Hi, are the king starboard is HDPE? Can I get a sample of the seafoam and the white? I would like to parched round 20 sq feet of the 1/2" Thank you
Yes, it is HDPE. I googled this... 'is "king starboard" HDPE' and found many websites confirming that, including AMAZON.COM. Can't help you with the samples. :-)
I need to make new rudder and centerboard for a 9' Dyer Dhow. Is 1/2" starboard rigid enough for this purpose. Also, is it buoyant? Will they need ballast to keep them down?
I made a rudder out of 1/2" starboard. It is on a 15' skiff. It flexes a bit, but does not seem to be a problem. Turned out to be very tough. I dragged over an oyster bar which scratched it up. Cleaned right up with sandpaper. Wood would have been splintered. Think it will work for you on the rudder, but centerboard may flex too much.
yes it is very rigid and NOT bouyant.
1/2" Starboard feels about as stiff as 1/2" plywood.I've never broken a piece of Starboard to compare its breaking strength with that of plywood, but I suspect 1/2" plywood is slightly stronger.With respect to buoyancy, the Starboard is definitely denser than plywood, but it's slightly less dense than water; i.e., it is slightly buoyant. Based on how it floats, I'd estimate its density to be 85-95% of that of water.Sounds like it would work for your project. You'll enjoy working with it. It cuts, drills, shapes, etc. just as well as or better than plywood, and it has no splinters! It also doesn't have to be painted! Only downside from my standpoint is its cost.

■ Information shown
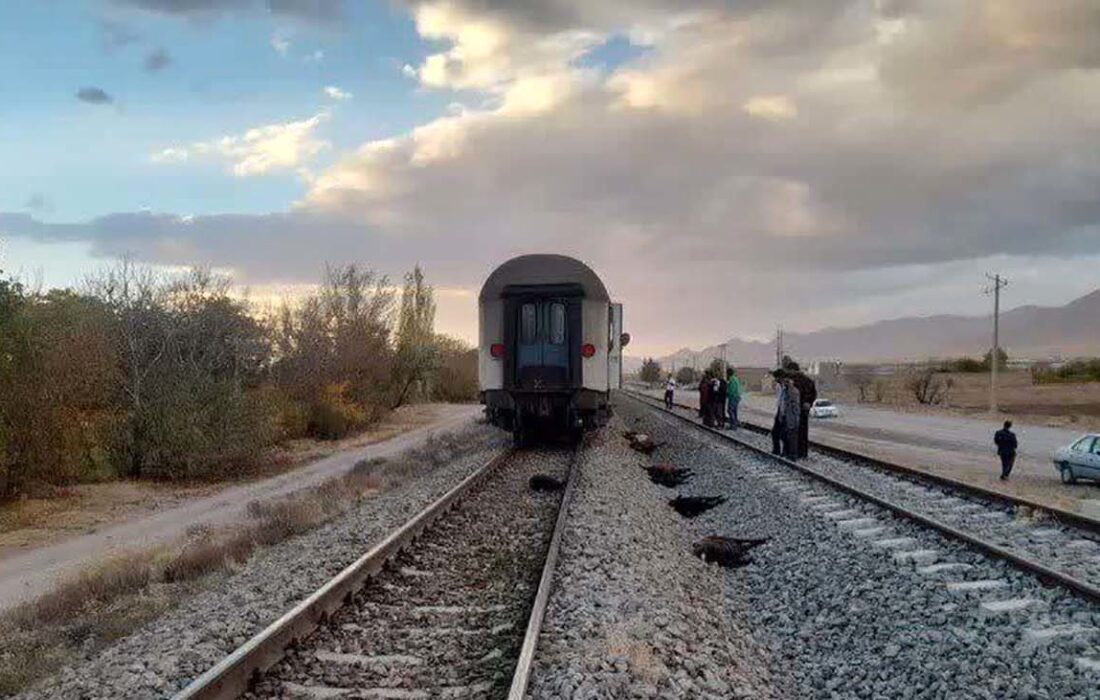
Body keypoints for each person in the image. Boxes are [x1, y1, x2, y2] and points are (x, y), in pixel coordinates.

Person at [784, 359, 817, 459]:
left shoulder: (793, 381)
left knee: (793, 431)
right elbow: (814, 393)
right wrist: (809, 403)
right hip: (803, 409)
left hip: (796, 409)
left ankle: (794, 452)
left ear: (793, 370)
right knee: (803, 431)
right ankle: (802, 453)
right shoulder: (808, 380)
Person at [780, 377, 802, 459]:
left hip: (792, 418)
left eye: (787, 382)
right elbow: (782, 404)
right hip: (785, 417)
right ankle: (786, 452)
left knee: (792, 437)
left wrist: (796, 419)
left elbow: (795, 406)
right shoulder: (784, 391)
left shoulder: (793, 392)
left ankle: (792, 454)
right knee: (784, 435)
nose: (785, 384)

■ What you need to do
Reproduce the King StarBoard thread above word for word, starting at "I need to make" and ending at "and NOT bouyant.".

■ Answer to this exercise
I need to make new rudder and centerboard for a 9' Dyer Dhow. Is 1/2" starboard rigid enough for this purpose. Also, is it buoyant? Will they need ballast to keep them down?
I made a rudder out of 1/2" starboard. It is on a 15' skiff. It flexes a bit, but does not seem to be a problem. Turned out to be very tough. I dragged over an oyster bar which scratched it up. Cleaned right up with sandpaper. Wood would have been splintered. Think it will work for you on the rudder, but centerboard may flex too much.
yes it is very rigid and NOT bouyant.